Reducing the rate of dispensing errors requires a multifactorial approach. Obviously, nursing administration needs to ensure that there is a proper level of RNs to staff. While LPNs reduce payroll costs, ‘the cognitive work of medication administration may not be appropriate for the educational preparation of LPNs’ (Frith et al, 2012, p. 292). Therefore, nursing administration should consider increasing the level of RNs available for direct patient care. Technological advancements to reduce the risk of a dispensing error include a barcode system.

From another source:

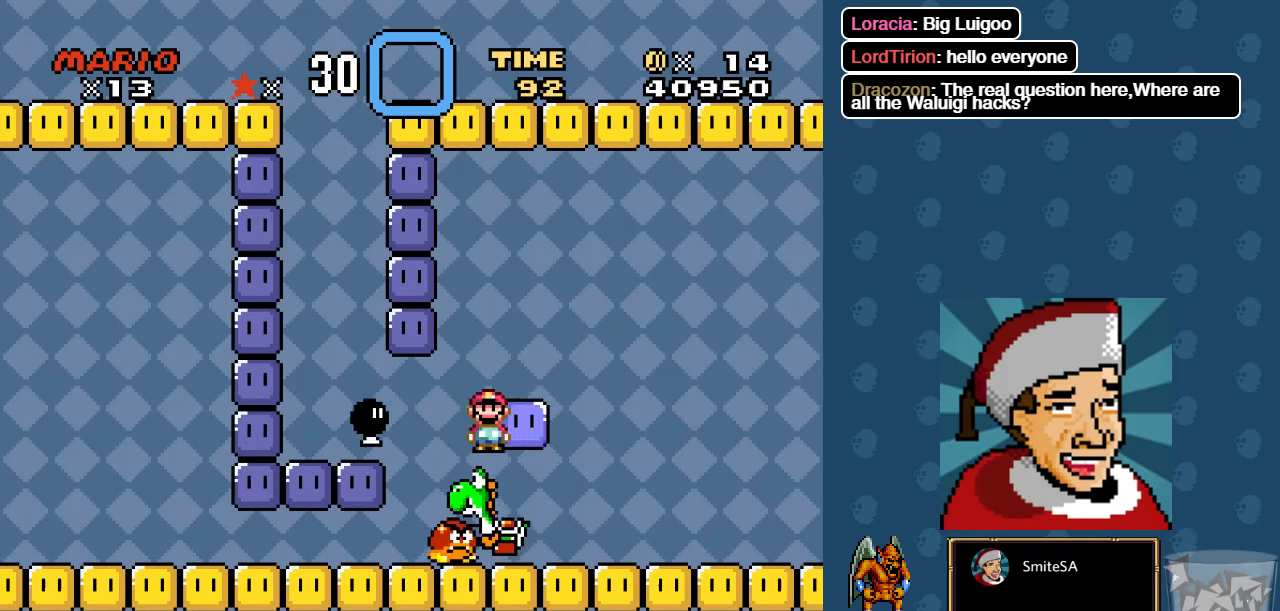
{"buttons": ["X"], "left_stick": "center", "right_stick": "center", "events": [[167, "DPAD_RIGHT", "down"], [400, "DPAD_RIGHT", "up"]]}
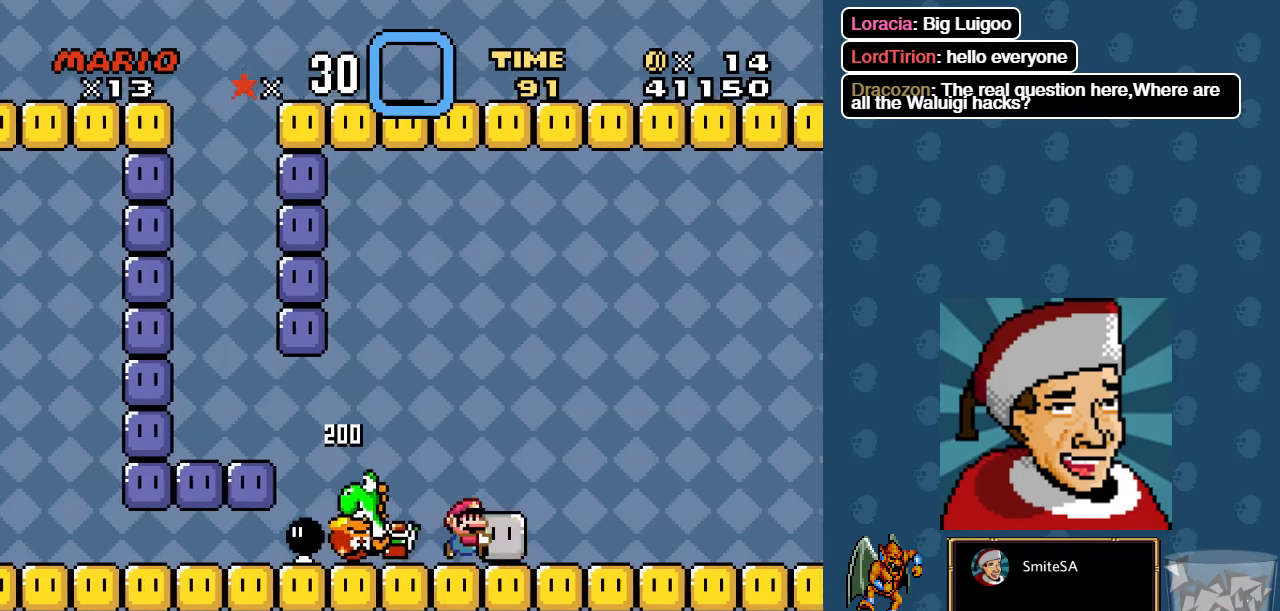
{"buttons": ["DPAD_LEFT"], "left_stick": "center", "right_stick": "center", "events": [[100, "X", "up"], [267, "DPAD_LEFT", "down"], [367, "DPAD_LEFT", "up"], [500, "DPAD_LEFT", "down"]]}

A computerized system for prescription entry also helps to reduce the rate of dispensing errors. Computerized provider order entry (CPOE) systems allow providers to electronically enter prescriptions for patients. As of 2008, thirty-four percent of U.S. acute hospital settings had implemented a CPOE system to reduce the rate of dispensing errors. The system removes a significant cause of medication errors.

Poor penmanship on the part of the provider or misinterpreting the order on the part of the pharmacist often results in a dispensing error. When using a CPOE system, the risk of an error on any particular prescription is reduced by 48%. Furthermore, at the current rate of adoption of CPOE systems, the systems are anticipated to reduce the rate of dispensing errors by 12.5% annually. This amounts to approximately 17.4 million prescription errors prevented every year (Radley, Wasserman, Osho, Shoemaker, Spranca, & Bradshaw, 2013, p. 1). Obviously, improving the staffing of RNs and implementing a CPOE system together offer a significant method to reduce the risk of medication errors to patients. The reduction in these errors should offer a significant cost savings. These changes should be accomplished over an approximate two-year time frame. The reduction in errors by this time would be substantial.

Medication dispensing errors account for a significant cause of increased mortality and morbidity to patients. The cause of these errors is multifactorial, including prescriptions that are difficult to read. Furthermore, inadequate nursing staffing accounts for an increase in dispensing errors due to both temporal and educational components. In an effort to reduce the rate of dispensing errors, increased staffing among RNs and a computerized provider order entry system are recommended. Combined, these two actions would prevent errors at two important parts of the medication dispensing. Pharmacists would be less likely to dispense an incorrect dose or medication. Nurses would also be less likely to administer the wrong medication or to omit the medication administration.